Clarification: does this require the AI to have designed the pathogen unaided (scientist aka pathogen GPT “make me a virus”), or would a human who happened to use AI as part of their process trigger YES?

What do you mean by "an AI system designs"? Does the AI have to do it alone? What kind of human support is acceptable? Or is it enough that there is an AI system that supports the human designers in some way? To what degree does the design need to be supported?

@AlexbGoode the majority of heavy lifting has to be AI's work for the design part of the problem.

@AlexbGoode Hard to tell what is acceptable but easier to tell what is not acceptable. If I use chatGPT to format or beautify my (self-written) email to a friend, that doesn't count as chatGPT writing the email. If I tell chatGPT to write the email based on so and so information, and edit it myself a bit and send it, then that counts as chatGPT having written the email

@firstuserhere How do you define majority? What do you mean by heavy lifting? How does the process of creating a pathogen looks like? I am no biologist but I imagine a lot of the time spent is lab work and experiments. Since we don't have robots that can do this (yet) most of the heavy lifting in terms of experimentation has to be done by humans.
Is a yes resolution preconditioned on robots being able to do biology lab work?

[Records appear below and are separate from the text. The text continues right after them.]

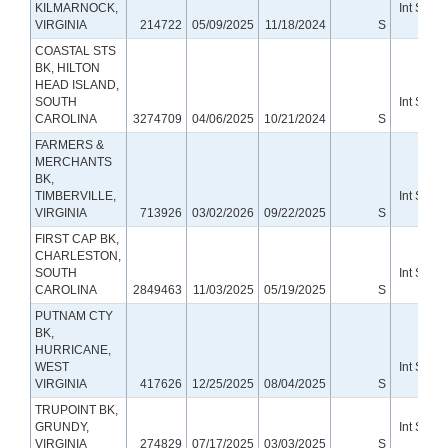
KILMARNOCK,
Int Small
VIRGINIA
214722
05/09/2025
11/18/2024
S
Bank
COASTAL STS
BK, HILTON
HEAD ISLAND,
SOUTH
Int Small
CAROLINA
3274709
04/06/2025
10/21/2024
S
Bank
FARMERS &
MERCHANTS
BK,
TIMBERVILLE,
Int Small
VIRGINIA
713926
03/02/2026
09/22/2025
S
Bank
FIRST CAP BK,
CHARLESTON,
SOUTH
Int Small
CAROLINA
2849463
11/03/2025
05/19/2025
S
Bank
PUTNAM CTY
BK,
HURRICANE,
WEST
Int Small
VIRGINIA
417626
12/25/2025
08/04/2025
S
Bank
TRUPOINT BK,
GRUNDY,
Int Small
VIRGINIA
274829
07/17/2025
03/03/2025
S
Bank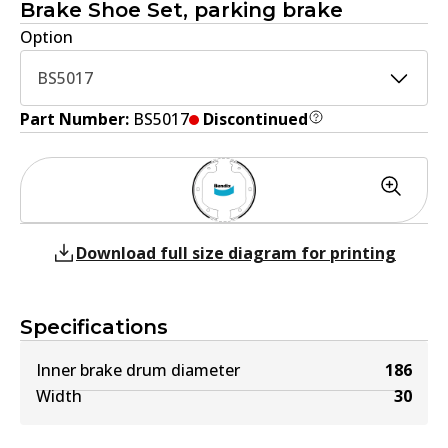
Brake Shoe Set, parking brake
Option
BS5017
Part Number:
BS5017
Discontinued
Download full size diagram for printing
Specifications
Inner brake drum diameter
186
Width
30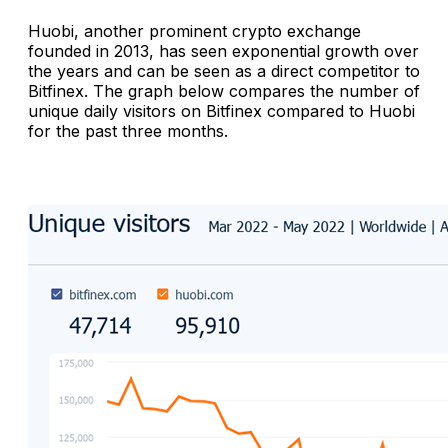
Huobi, another prominent crypto exchange
founded in 2013, has seen exponential growth over
the years and can be seen as a direct competitor to
Bitfinex. The graph below compares the number of
unique daily visitors on Bitfinex compared to Huobi
for the past three months.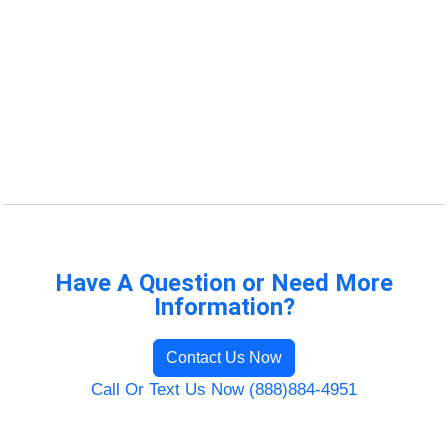
Have A Question or Need More
Information?
Contact Us Now
Call Or Text Us Now (888)884-4951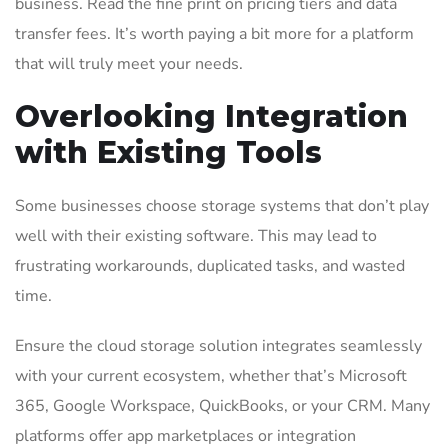
business. Read the fine print on pricing tiers and data
transfer fees. It’s worth paying a bit more for a platform
that will truly meet your needs.
Overlooking Integration
with Existing Tools
Some businesses choose storage systems that don’t play
well with their existing software. This may lead to
frustrating workarounds, duplicated tasks, and wasted
time.
Ensure the cloud storage solution integrates seamlessly
with your current ecosystem, whether that’s Microsoft
365, Google Workspace, QuickBooks, or your CRM. Many
platforms offer app marketplaces or integration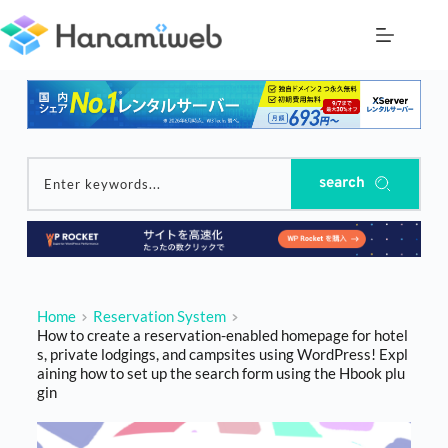
Skip
to
content
search
Enter keywords...
Home
Reservation System
How to create a reservation-enabled homepage for hotel
s, private lodgings, and campsites using WordPress! Expl
aining how to set up the search form using the Hbook plu
gin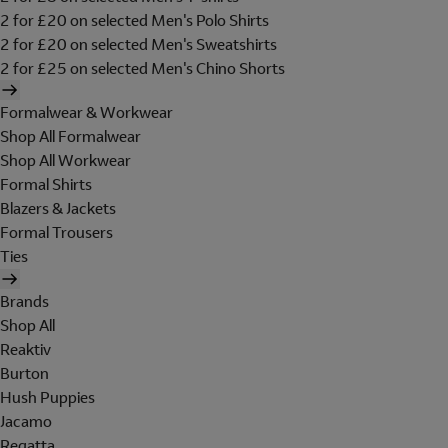
2 for £20 on selected Men's Polo Shirts
2 for £20 on selected Men's Sweatshirts
2 for £25 on selected Men's Chino Shorts
Formalwear & Workwear
Shop All Formalwear
Shop All Workwear
Formal Shirts
Blazers & Jackets
Formal Trousers
Ties
Brands
Shop All
Reaktiv
Burton
Hush Puppies
Jacamo
Regatta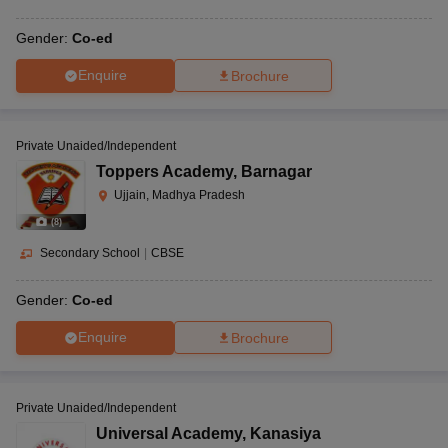
Gender:
Co-ed
Enquire
Brochure
Private Unaided/Independent
Toppers Academy
,
Barnagar
Ujjain, Madhya Pradesh
(
8
)
Secondary School
|
CBSE
Gender:
Co-ed
Enquire
Brochure
Private Unaided/Independent
Universal Academy
,
Kanasiya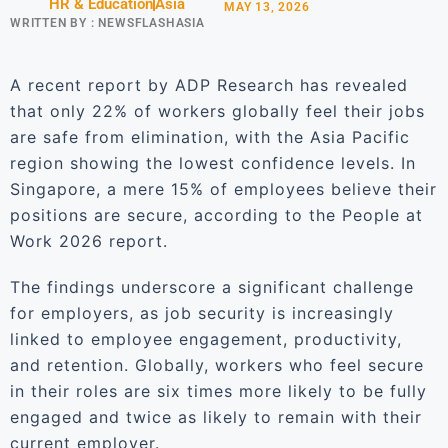
HR & Education
Asia
MAY 13, 2026
WRITTEN BY :
NEWSFLASHASIA
A recent report by ADP Research has revealed
that only 22% of workers globally feel their jobs
are safe from elimination, with the Asia Pacific
region showing the lowest confidence levels. In
Singapore, a mere 15% of employees believe their
positions are secure, according to the People at
Work 2026 report.
The findings underscore a significant challenge
for employers, as job security is increasingly
linked to employee engagement, productivity,
and retention. Globally, workers who feel secure
in their roles are six times more likely to be fully
engaged and twice as likely to remain with their
current employer.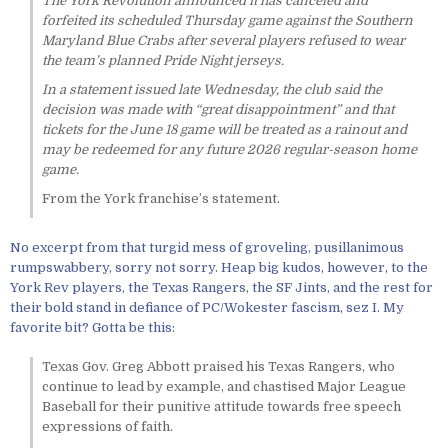
The York Revolution announced it has canceled and
forfeited its scheduled Thursday game against the Southern
Maryland Blue Crabs after several players refused to wear
the team’s planned Pride Night jerseys.
In a statement issued late Wednesday, the club said the
decision was made with “great disappointment” and that
tickets for the June 18 game will be treated as a rainout and
may be redeemed for any future 2026 regular-season home
game.
From the York franchise’s statement.
No excerpt from that turgid mess of groveling, pusillanimous
rumpswabbery, sorry not sorry. Heap big kudos, however, to the
York Rev players, the Texas Rangers, the SF Jints, and the rest for
their bold stand in defiance of PC/Wokester fascism, sez I. My
favorite bit? Gotta be this:
Texas Gov. Greg Abbott praised his Texas Rangers, who
continue to lead by example, and chastised Major League
Baseball for their punitive attitude towards free speech
expressions of faith.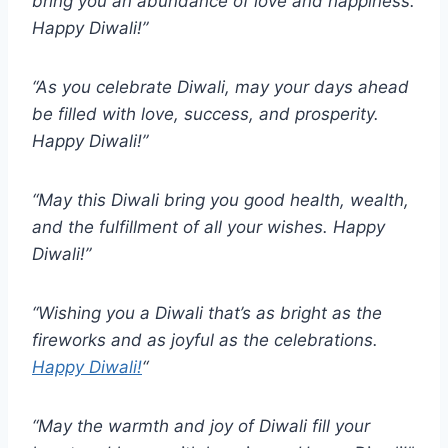
bring you an abundance of love and happiness.
Happy Diwali!”
“As you celebrate Diwali, may your days ahead
be filled with love, success, and prosperity.
Happy Diwali!”
“May this Diwali bring you good health, wealth,
and the fulfillment of all your wishes. Happy
Diwali!”
“Wishing you a Diwali that’s as bright as the
fireworks and as joyful as the celebrations.
Happy Diwali!
“
“May the warmth and joy of Diwali fill your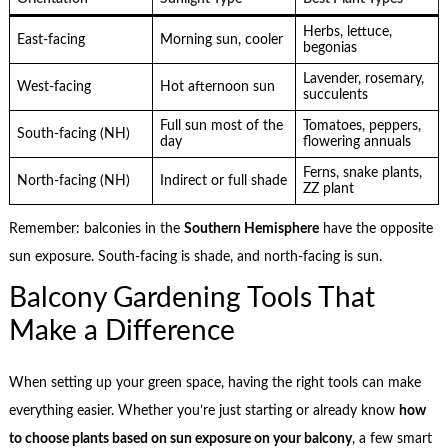
Herbs, lettuce,
East-facing
Morning sun, cooler
begonias
Lavender, rosemary,
West-facing
Hot afternoon sun
succulents
Full sun most of the
Tomatoes, peppers,
South-facing (NH)
day
flowering annuals
Ferns, snake plants,
North-facing (NH)
Indirect or full shade
ZZ plant
Remember: balconies in the
Southern Hemisphere
have the opposite
sun exposure. South-facing is shade, and north-facing is sun.
Balcony Gardening Tools That
Make a Difference
When setting up your green space, having the right tools can make
everything easier. Whether you’re just starting or already know
how
to choose plants based on sun exposure on your balcony
, a few smart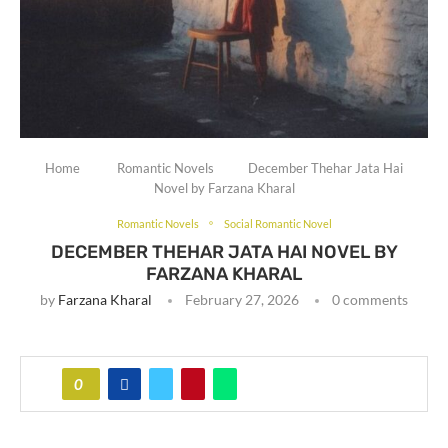
Home
Romantic Novels
December Thehar Jata Hai
Novel by Farzana Kharal
Romantic Novels
Social Romantic Novel
DECEMBER THEHAR JATA HAI NOVEL BY
FARZANA KHARAL
by
Farzana Kharal
February 27, 2026
0 comments
0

@AlexbGoode AI iteratively guides the design and the experiments are done by the human researchers and fed back to the AI system for debugging and outputting a better design until it works

@AlexbGoode humans acting as agents for the AI is totally fine

predicts NO

@AlexbGoode Question specified “designed” so I had assumed any production was human. AI only providing instructions.

@Noit yes thats right

@firstuserhere Is any iterative optimization algorithm sufficient?